REQUIRED TASKS:
a) List every animal that the passage about the creek walk names as living among the ancient trees.
b) In the passage about the creek walk, what name do the older topographic maps give the area near where the Dreck Creek enters the Hazel Creek?

TEXT TO READ:
Begin

I walked down the tracks and past the former plant along the heavily wooded and beautiful hills drained by the headwaters of the Hazel or Black creek. There is also history here., On the older topographic maps, the area near where the Dreck Creek enters into the Hazel Creek is referred to as Indian Springs.
I believe the Native Americans followed the Black Creek up from the Lehigh River and then up either the Dreck, Hazel or Black creeks and down into the Sugarloaf Valley to meet up with The Nescopeck Creek and eventually get to the Susquehanna River.
I like to think I was looking on, and enjoying, the same views many a Native American enjoyed for so many generations. Imagine the unspoiled beauty of the ancient trees, home to deer, bear, bobcats, wolves and elk they walked by in this same area.
I walked up to the top of a hill, I was there this past Summer, on a walk up from Pennrose and again sat and listened to the wind and distant rushing of the waters of the Hazel or Black Creek.

End

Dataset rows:

Begin

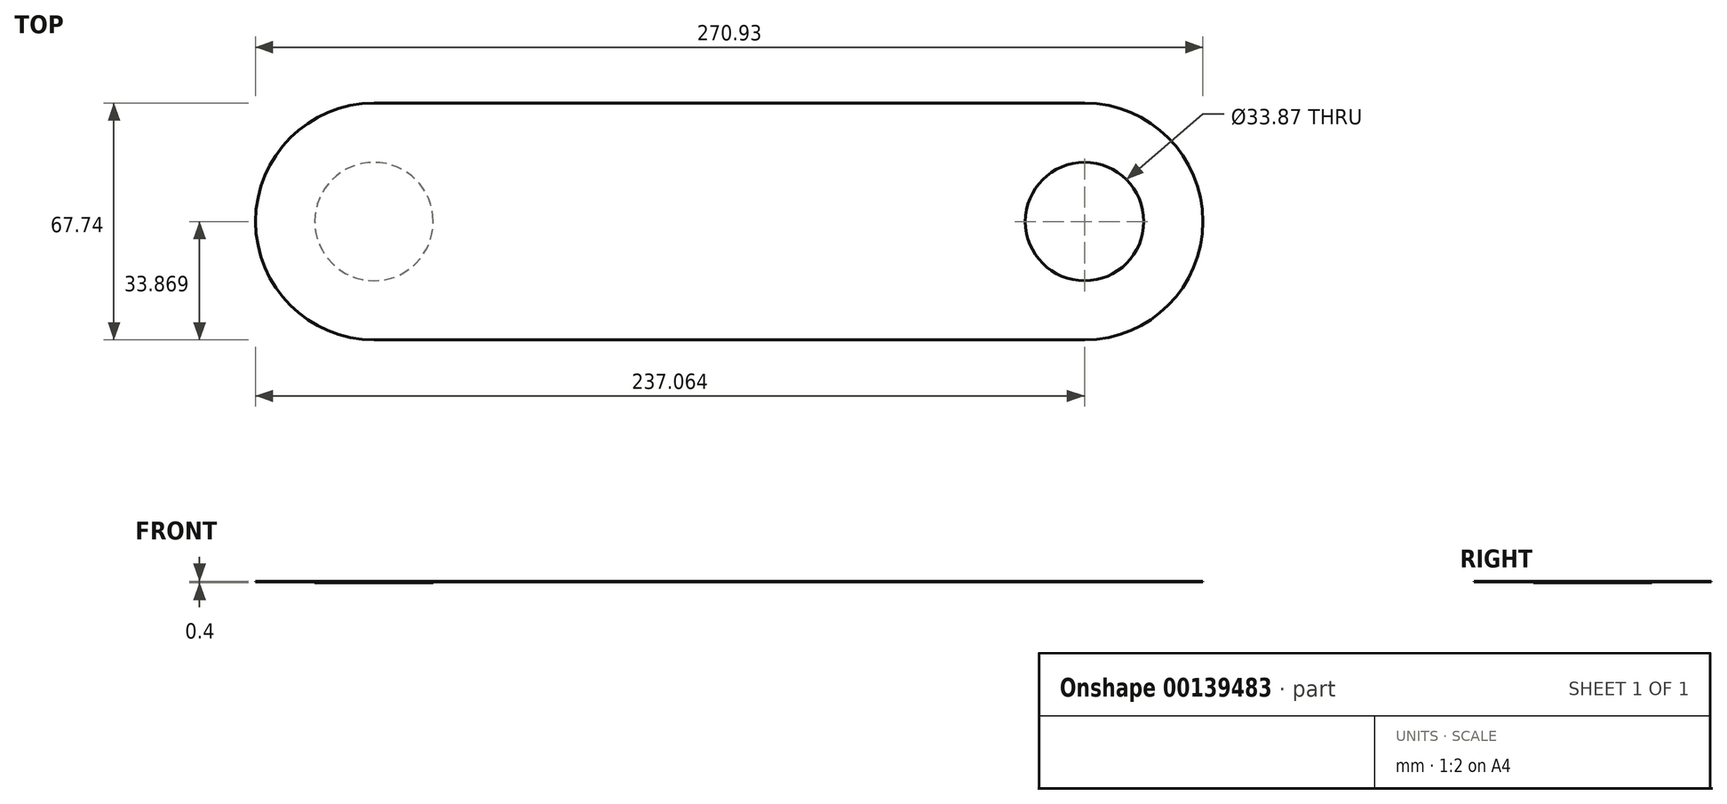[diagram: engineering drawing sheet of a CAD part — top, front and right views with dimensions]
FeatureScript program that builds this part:
annotation { "Feature Type Name" : "Feature", "Feature Type Description" : "" }
export const myFeature = defineFeature(function(context is Context, id is Id, definition is map)
    precondition{}
    {
        {
            assignVariable(context, id + "F0", {"name" : "Depth", "anyValue" : .2});
        }
        {
            var Q0;
            Q0=qCreatedBy(makeId("Top.planeOp"),FACE);
            var sketch = newSketch(context, id + "F1", { "sketchPlane" : qUnion([Q0])});
            skLineSegment(sketch, "E0.bottom", {"start": v(100.82, 20.2) * mm, "end": v(-102.38, 20.2) * mm});
            skLineSegment(sketch, "E0.top", {"start": v(100.82, -47.53) * mm, "end": v(-102.38, -47.53) * mm});
            skArc(sketch, "E1", {"start": v(100.82, 20.2) * mm, "mid": v(134.7, -13.66) * mm, "end": v(100.82, -47.53) * mm});
            skArc(sketch, "E2", {"start": v(-102.38, -47.53) * mm, "mid": v(-136.24, -13.66) * mm, "end": v(-102.38, 20.2) * mm});
            skSolve(sketch);
        }
        {
            var Q0;
            Q0=makeQuery(id+"F1.imprint","IMPRINT",FACE,{"disambiguationData":[TD([[makeQuery(id+"F1.imprint","IMPRINT",EDGE,{"derivedFrom":sQuery(id+"F1.wireOp",EDGE,"E0.bottom")}),1.0]])]});
            extrude(context, id + "F2", {"entities" : qUnion([Q0]), "depth" : (getVariable(context, 'Depth')) * mm});
        }
        {
            var Q0;
            Q0=makeQuery(id+"F2.opExtrude","CAP_FACE",FACE,{"disambiguationData":[OSD([sQuery(id+"F1.wireOp",EDGE,"E0.bottom"),sQuery(id+"F1.wireOp",EDGE,"E0.top"),sQuery(id+"F1.wireOp",EDGE,"E1"),sQuery(id+"F1.wireOp",EDGE,"E2")])],"isStart":true});
            var sketch = newSketch(context, id + "F3", { "sketchPlane" : qUnion([Q0])});
            skCircle(sketch, "E3", {"center": v(-102.38, 13.66) * mm, "radius": 16.93 * mm});
            skCircle(sketch, "E4", {"center": v(100.82, 13.66) * mm, "radius": 16.93 * mm});
            skSolve(sketch);
        }
        {
            var Q0;
            Q0=makeQuery(id+"F3.imprint","IMPRINT",FACE,{"disambiguationData":[TD([[makeQuery(id+"F3.imprint","IMPRINT",EDGE,{"derivedFrom":sQuery(id+"F3.wireOp",EDGE,"E3")}),1.0]])]});
            extrude(context, id + "F4", {"entities" : qUnion([Q0]), "operationType" : NewBodyOperationType.ADD, "depth" : (getVariable(context, 'Depth')) * mm});
        }
        {
            var Q0;
            Q0=makeQuery(id+"F3.imprint","IMPRINT",FACE,{"disambiguationData":[TD([[makeQuery(id+"F3.imprint","IMPRINT",EDGE,{"derivedFrom":sQuery(id+"F3.wireOp",EDGE,"E4")}),1.0]])]});
            extrude(context, id + "F5", {"entities" : qUnion([Q0]), "operationType" : NewBodyOperationType.REMOVE, "oppositeDirection" : true, "depth" : (getVariable(context, 'Depth')) * mm});
        }
    });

End

ANSWERS FOR THE EXERCISE:
a) deer, bear, bobcats, wolves, elk

b) Indian Springs